In the title essay Marina asks if we have a word for the opposite of loneliness. I say yes, yes we do, and it’s writers like her, writers who express what everyone else around their age is thinking, that give us that feeling, the opposite of loneliness.

4 out of 5 stars

Review: The Lottery and Other Stories by Shirley Jackson

89723Blurb:

The Lottery, one of the most terrifying stories written in this century, created a sensation when it was first published in The New Yorker. “Power and haunting,” and “nights of unrest” were typical reader responses. This collection, the only one to appear during Shirley Jackson’s lifetime, unites “The Lottery:” with twenty-four equally unusual stories. Together they demonstrate Jackson’s remarkable range–from the hilarious to the truly horrible–and power as a storyteller.

Review:

Read this book for one reaction: gasping “whaaaaaat!” or perhaps “whaaaaat?” (punctuation varies) after reading the final sentence of every story.

Shirley Jackson is the indisputable master of the “whaaaaaat!/?” Some stories end ambiguously, leaving you scrambling back through the pages searching for a clue or alternately racing to open Google to read others’ wise analyses. Other stories end completely and absolutely unambiguously, leaving you to question not what actually happened but to wonder how such a terrible ending could come to pass. (“The Lottery,” Jackson’s most famous tale, falls in the second type.) But no matter if the ending is ambiguous or unambiguous, what I want to emphasize is that Shirley Jackson knows how to end. I have now read dozens of her short stories and one of her novels and I am convinced that I know of no author who finishes every piece with such decisive flourish. 

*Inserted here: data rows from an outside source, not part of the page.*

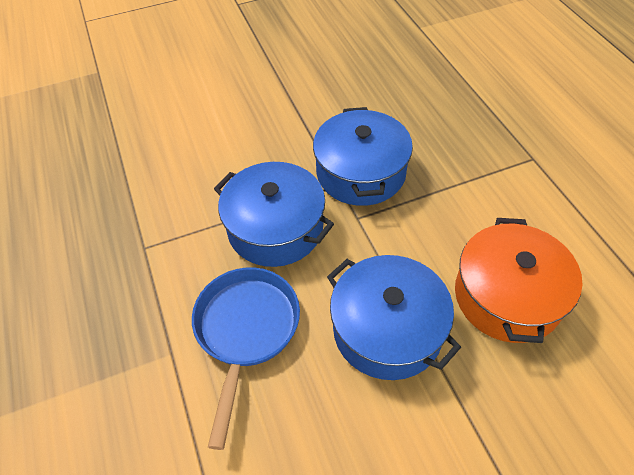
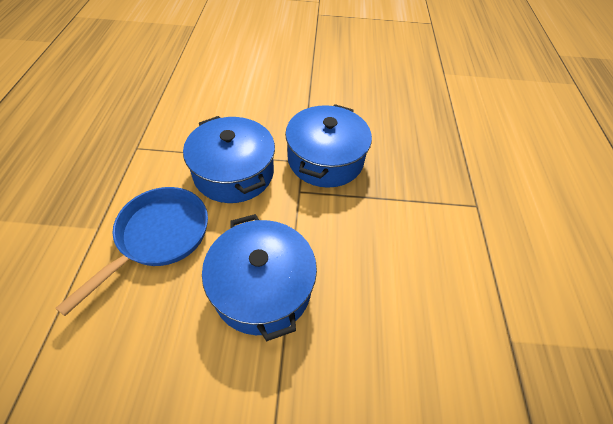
camera: 20 degrees right, 0 degrees up
(507, 296) = (380, 308): orange pot -> none

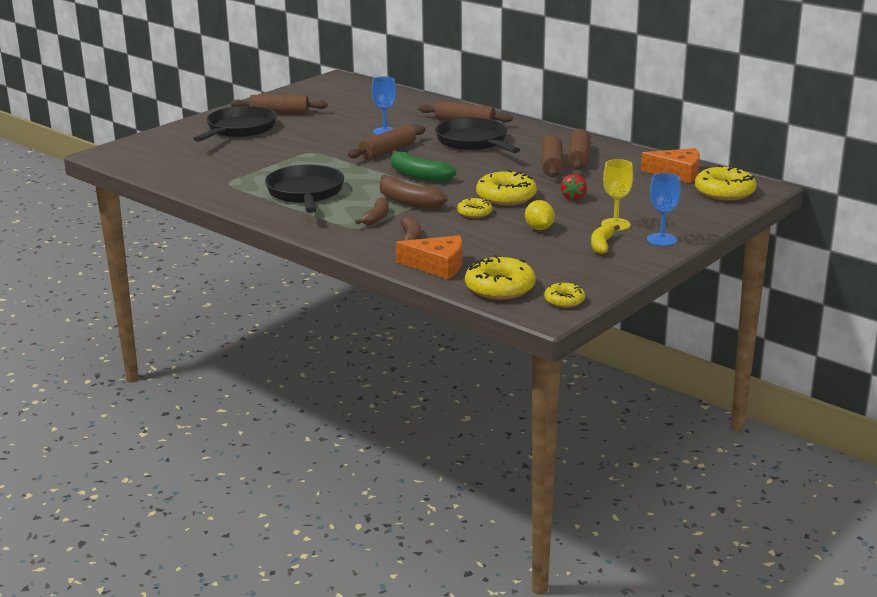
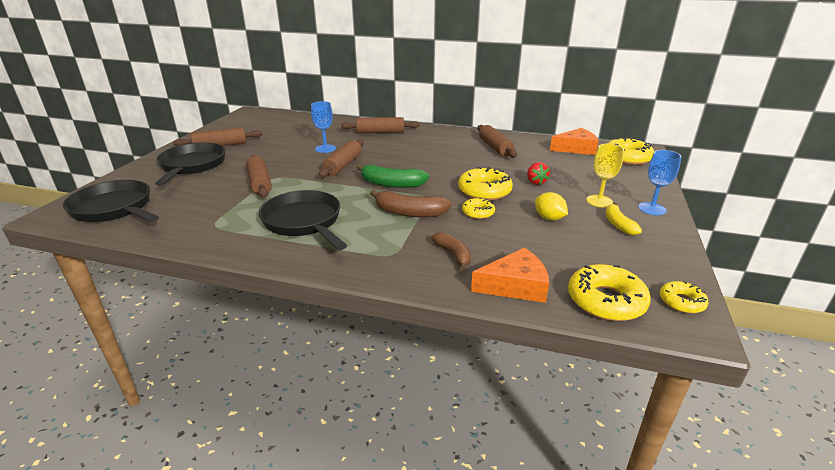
camera: 25 degrees left, 5 degrees up
(376, 218) = (398, 237): brown banana -> none
(474, 142) = (404, 147): black pan -> black pan (115, 209)
(552, 164) = (483, 156): brown rolling pin -> brown rolling pin (260, 183)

It’s an incredible skill, knowing how to end something. I often find short stories forgettable. Any novel of 300 pages will indubitably engrave itself in my mind by mere virtue of the hours required to read it. A story of less than 20 pages, however, is at a clear disadvantage. A short story must shock to be memorable. Luckily for us, Jackson has one setting: shock the reader. On the last page, or more often, the last sentence. 

But her shocking endings are of the mild, ungratuitous variety. Two of my favorite stories–“The Daemon Lover” and “Like Mother Used to Make”–finish with the protagonists questioning their sanity and autonomy. They don’t run screaming to mental hospitals; rather, they stay quietly and desperately in their homes, wondering who they are and if this is–if this truly can be–their life.  To me, such an ending is much more powerful than any louder alternative. 

There is something so mundane to Jackson’s writing, which makes the fact that most of the stories are categorized in the horror genre more, well, horrifying. Because it suggests that the quotidian is horror. Jackson is wonderfully aware of the fact that the everyday lives of the normalest of the normal are the most frightening things in the world. No need for ghosts or murderers, everything you need is right there inside of us.

For Jackson, horror is the casual racism of a small New England town, the irrepressible distress of a 30 year old unmarried woman searching for a husband, the monotonous daily routine of a department store salesperson, a badly misbehaving child and his oblivious parents, the terrifying anonymity of an individual in a metropolis of millions. In short, horror is real life.

These stories have a rare rereadable quality. I know that I will reread this collection for the rest of my life, and at the end of every story, for the rest of my life, I will say “whaaaaat!/?”